And their families have grown. Becky Suter and Alisha Parise both had babies this year, giving the Suters four children and the Parises three.
Having two 33-year-olds under contract for the next seven seasons at an approximately $7.5 million cap hit could stymie management’s ability to add to the roster, a legitimate team concern. Performance also tends to deteriorate with age. The two will be 40 when the deals expire; only two players in their 40s appeared consistently in the NHL last season.
But what seems to ease any concerns is the Wild’s belief the risks were worth the returns and the duo are still in their prime.
“As long as Zach and Ryan continue to have that desire for the ultimate goal,” Leipold said, “then they’re going to be major contributors between now and the end of their contracts.
“Both of these guys are even more hungry than they were six years ago.”
Holding out hope
Only twice with Parise and Suter in the mix has the Wild advanced past the first round of the playoffs, but Leipold is confident the window to capture a Stanley Cup is still open.
So are Parise and Suter.
“We still have some years to go on our contracts,” Suter said. “Hopefully with a little change we can have a chance at it.”
What encourages the Wild is each player’s track record.
When he’s been able to play, Parise has been productive. In 42 games in 2017-18, he scored 15 goals — which would have translated to 29 in 82 games.
Suter has a history of staying healthy through his 13 years, and last season was also arguably his best as a member of the Wild; he set the franchise record for assists in a season for a defenseman with 45 and tied his career high in points at 51.
“[I’m] like a fine wine, maybe,” Suter joked.
Their contracts could become cumbersome. Leipold was uncomfortable with the 13-year term, but since other teams were offering that commitment during negotiations, Leipold felt the Wild had to as well to have a chance.

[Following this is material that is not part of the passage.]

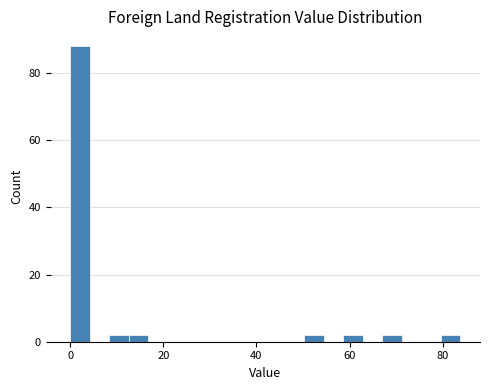

Around what value on the x-axis is the tallest bar? Give the approximate position of its centre, as read against the axis.

2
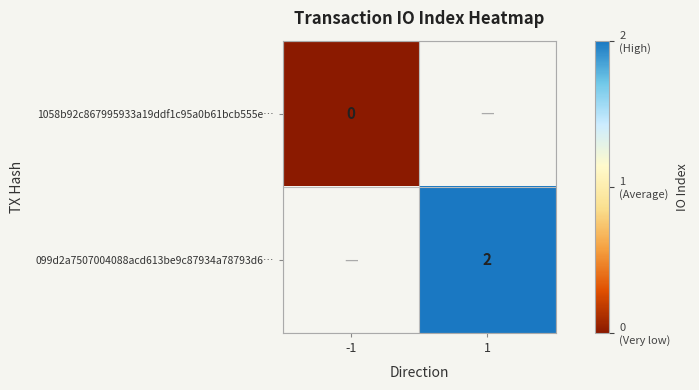

The value of 099d2a7507004088acd613be9c87934a78793d6… at 1 is 2. True or false?

True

The contracts were signed shortly before a four-month NHL lockout that changed salary and buyout rules in the league. Leipold said, however, he will never cut ties with Parise and Suter while they’re under contract.
And amid rising salaries, it’s possible the deals become more advantageous as they progress — particularly Suter’s, since the premium on top blue-liners is escalating.
Other elite defensemen carry cap hits of $7.875 million (Victor Hedman), $8 million (Brent Burns), $9 million (P.K. Subban) and $11 million (Drew Doughty).
Pros and cons also exist for players signing hefty contracts; while they do offer security, the trade-off is typically pressure and scrutiny. There’s also the chance they hitch themselves to a team that just doesn’t win.
Neither Parise nor Suter regrets the decision to choose the Wild, they say, but the lack of postseason success is glaring.
“The hard part has been the other teams that I was looking at have either won the Cup or been in the finals,” Parise said. “So that’s a little frustrating to say the least.”
That void also affects how Leipold views the past six years.
“Until we as a team win the Stanley Cup,” he said, “I don’t think any one of us will say we’re happy with the way things have developed.”
But he has hope that the Wild can still capture a title with Parise and Suter as franchise cornerstones, a pursuit that may end up defining how fruitful the next seven years are while also shaping the ultimate legacy of their tenures with the team.
“The stories are unwritten yet,” Leipold said. “So I think there’s more chapters to this great story, and I fully believe that it will end with a Stanley Cup.”